-- EXTRACTED RECORDS follows --

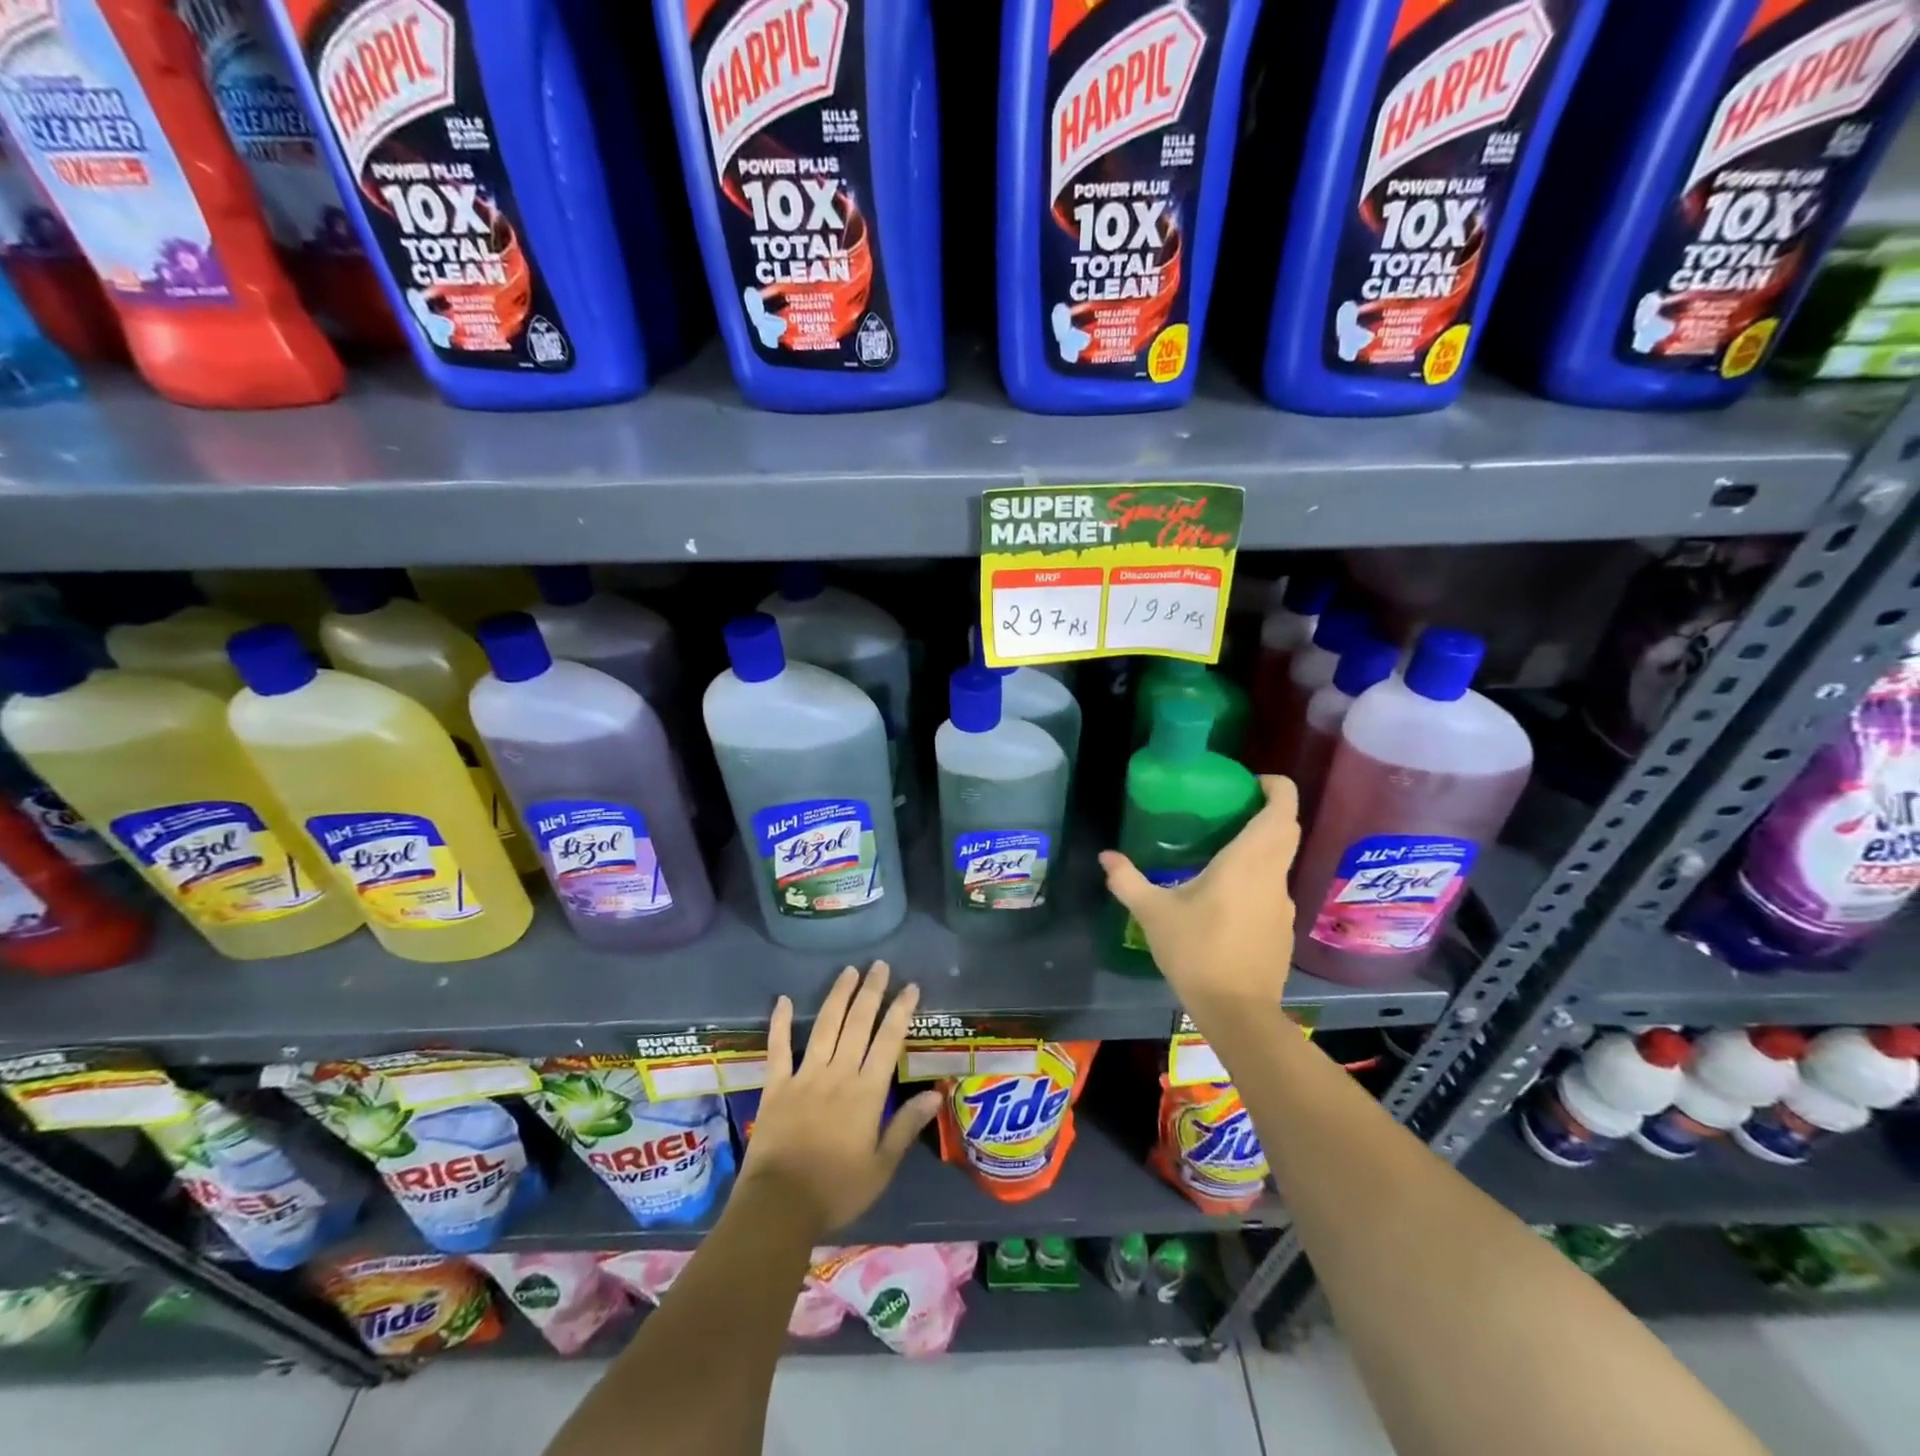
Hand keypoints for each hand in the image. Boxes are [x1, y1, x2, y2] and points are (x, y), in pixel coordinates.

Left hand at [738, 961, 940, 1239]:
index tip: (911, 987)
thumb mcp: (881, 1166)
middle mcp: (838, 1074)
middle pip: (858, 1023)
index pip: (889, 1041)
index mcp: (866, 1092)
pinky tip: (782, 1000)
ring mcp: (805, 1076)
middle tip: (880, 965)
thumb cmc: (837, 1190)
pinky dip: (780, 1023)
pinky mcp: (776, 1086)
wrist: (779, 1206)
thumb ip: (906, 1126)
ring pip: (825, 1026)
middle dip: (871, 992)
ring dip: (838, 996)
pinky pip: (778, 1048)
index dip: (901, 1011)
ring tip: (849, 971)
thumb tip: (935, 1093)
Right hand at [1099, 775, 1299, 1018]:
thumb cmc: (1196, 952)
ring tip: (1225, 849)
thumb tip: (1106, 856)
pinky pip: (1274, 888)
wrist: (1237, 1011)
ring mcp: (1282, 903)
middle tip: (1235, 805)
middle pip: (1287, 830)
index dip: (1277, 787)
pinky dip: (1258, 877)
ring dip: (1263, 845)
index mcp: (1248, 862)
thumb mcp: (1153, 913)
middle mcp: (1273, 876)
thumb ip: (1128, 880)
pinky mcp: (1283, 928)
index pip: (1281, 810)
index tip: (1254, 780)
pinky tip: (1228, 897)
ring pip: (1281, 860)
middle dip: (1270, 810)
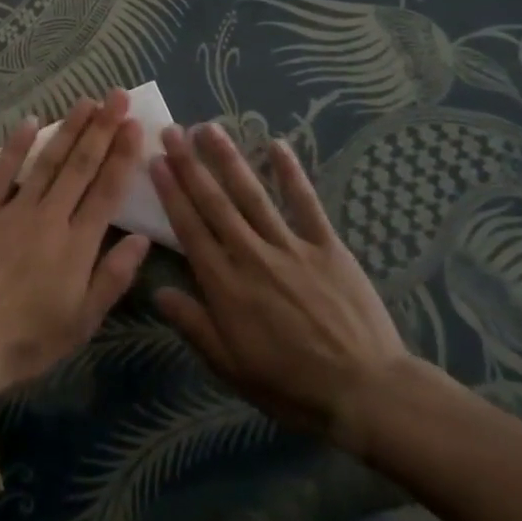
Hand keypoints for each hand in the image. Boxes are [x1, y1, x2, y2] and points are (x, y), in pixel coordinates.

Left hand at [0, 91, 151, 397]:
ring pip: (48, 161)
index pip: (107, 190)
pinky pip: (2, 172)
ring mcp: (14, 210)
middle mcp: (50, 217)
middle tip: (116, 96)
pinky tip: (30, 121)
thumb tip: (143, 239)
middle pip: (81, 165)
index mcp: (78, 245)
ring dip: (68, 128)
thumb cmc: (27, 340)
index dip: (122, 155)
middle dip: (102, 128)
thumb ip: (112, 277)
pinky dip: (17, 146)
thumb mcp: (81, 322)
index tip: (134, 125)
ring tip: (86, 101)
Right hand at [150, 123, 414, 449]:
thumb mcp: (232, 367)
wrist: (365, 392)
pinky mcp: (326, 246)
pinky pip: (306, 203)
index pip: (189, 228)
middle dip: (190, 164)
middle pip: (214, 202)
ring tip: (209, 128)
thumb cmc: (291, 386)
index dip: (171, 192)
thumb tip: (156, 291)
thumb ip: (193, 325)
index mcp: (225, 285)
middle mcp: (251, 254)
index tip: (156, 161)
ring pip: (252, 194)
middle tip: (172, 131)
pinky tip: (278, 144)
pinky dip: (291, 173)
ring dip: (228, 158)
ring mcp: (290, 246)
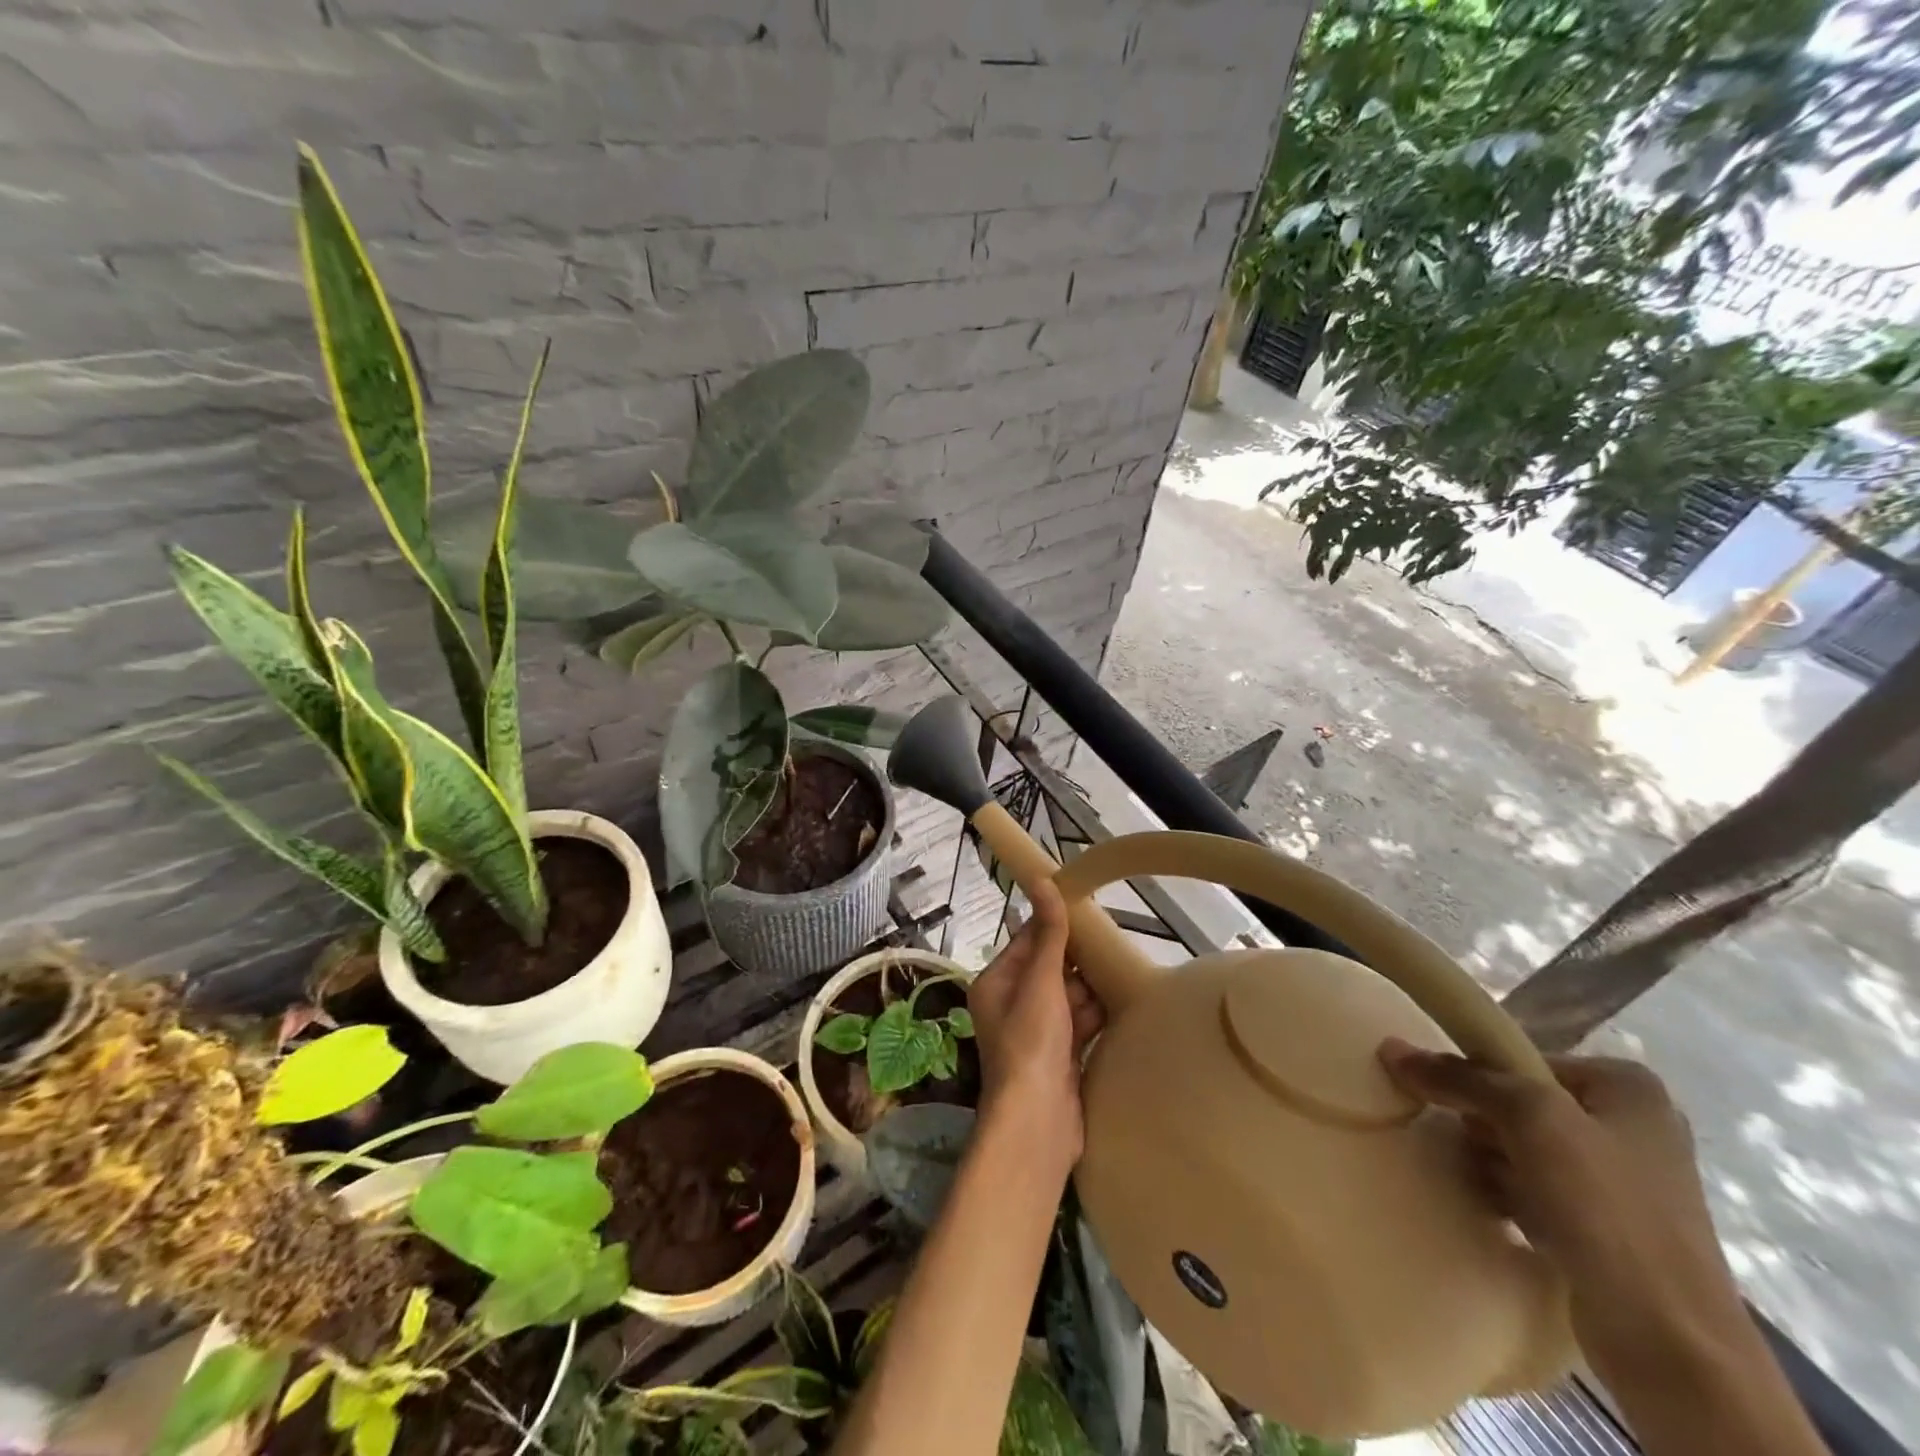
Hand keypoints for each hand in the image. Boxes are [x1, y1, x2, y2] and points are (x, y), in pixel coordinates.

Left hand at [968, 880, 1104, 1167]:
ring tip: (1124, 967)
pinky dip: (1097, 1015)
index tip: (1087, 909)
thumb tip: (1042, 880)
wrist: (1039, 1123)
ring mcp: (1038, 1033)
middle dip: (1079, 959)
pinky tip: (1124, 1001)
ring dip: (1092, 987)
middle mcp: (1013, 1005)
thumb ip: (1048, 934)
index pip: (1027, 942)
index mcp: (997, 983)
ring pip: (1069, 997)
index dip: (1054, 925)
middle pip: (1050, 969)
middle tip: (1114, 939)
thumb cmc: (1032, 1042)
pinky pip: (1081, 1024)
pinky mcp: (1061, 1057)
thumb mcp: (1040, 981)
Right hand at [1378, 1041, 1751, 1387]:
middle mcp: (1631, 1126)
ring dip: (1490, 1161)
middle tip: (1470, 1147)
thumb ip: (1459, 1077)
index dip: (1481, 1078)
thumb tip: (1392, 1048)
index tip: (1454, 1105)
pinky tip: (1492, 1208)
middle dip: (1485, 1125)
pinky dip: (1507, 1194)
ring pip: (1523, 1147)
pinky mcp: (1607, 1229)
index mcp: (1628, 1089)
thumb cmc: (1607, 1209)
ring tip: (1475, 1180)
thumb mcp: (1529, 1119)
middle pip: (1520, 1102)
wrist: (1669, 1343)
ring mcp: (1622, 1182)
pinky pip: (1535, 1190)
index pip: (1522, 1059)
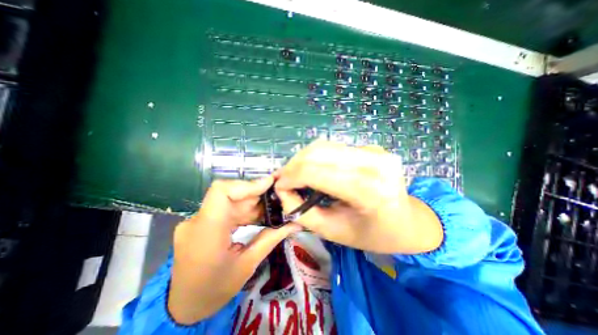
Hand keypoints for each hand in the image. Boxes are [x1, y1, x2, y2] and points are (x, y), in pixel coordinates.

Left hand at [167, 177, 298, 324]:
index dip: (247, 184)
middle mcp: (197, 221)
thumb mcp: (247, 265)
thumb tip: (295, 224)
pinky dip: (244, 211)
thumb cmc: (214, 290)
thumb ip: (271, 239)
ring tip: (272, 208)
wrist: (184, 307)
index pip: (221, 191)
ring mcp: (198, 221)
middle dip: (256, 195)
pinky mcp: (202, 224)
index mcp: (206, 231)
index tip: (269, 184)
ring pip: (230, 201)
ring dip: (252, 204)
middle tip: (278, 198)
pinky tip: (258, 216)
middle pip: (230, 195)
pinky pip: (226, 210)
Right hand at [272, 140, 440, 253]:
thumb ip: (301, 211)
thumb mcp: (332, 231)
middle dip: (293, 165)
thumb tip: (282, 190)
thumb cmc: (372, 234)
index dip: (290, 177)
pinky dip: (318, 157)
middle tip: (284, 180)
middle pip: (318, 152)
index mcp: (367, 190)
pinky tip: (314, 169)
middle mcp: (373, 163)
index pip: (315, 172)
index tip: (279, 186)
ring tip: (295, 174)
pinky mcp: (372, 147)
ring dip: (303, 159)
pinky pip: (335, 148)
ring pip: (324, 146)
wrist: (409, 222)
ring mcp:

-- EXTRACTED RECORDS concluded --

- _WORK TASK_: Can the lines from the start of the records through the line with "index pip: (889, 1041)" be given again exactly, with the pictures left out?

- _EXERCISE ANSWER_:
Hand keypoints for each hand in the image. Boxes are [x1, y1, x2, y2] and points are (x, y), in pixel coordinates.

Left hand at [738, 961, 940, 1239]:
index tip: (911, 987)
thumb mcp: (881, 1166)
middle mcp: (838, 1074)
middle pip: (858, 1023)
index pip: (889, 1041)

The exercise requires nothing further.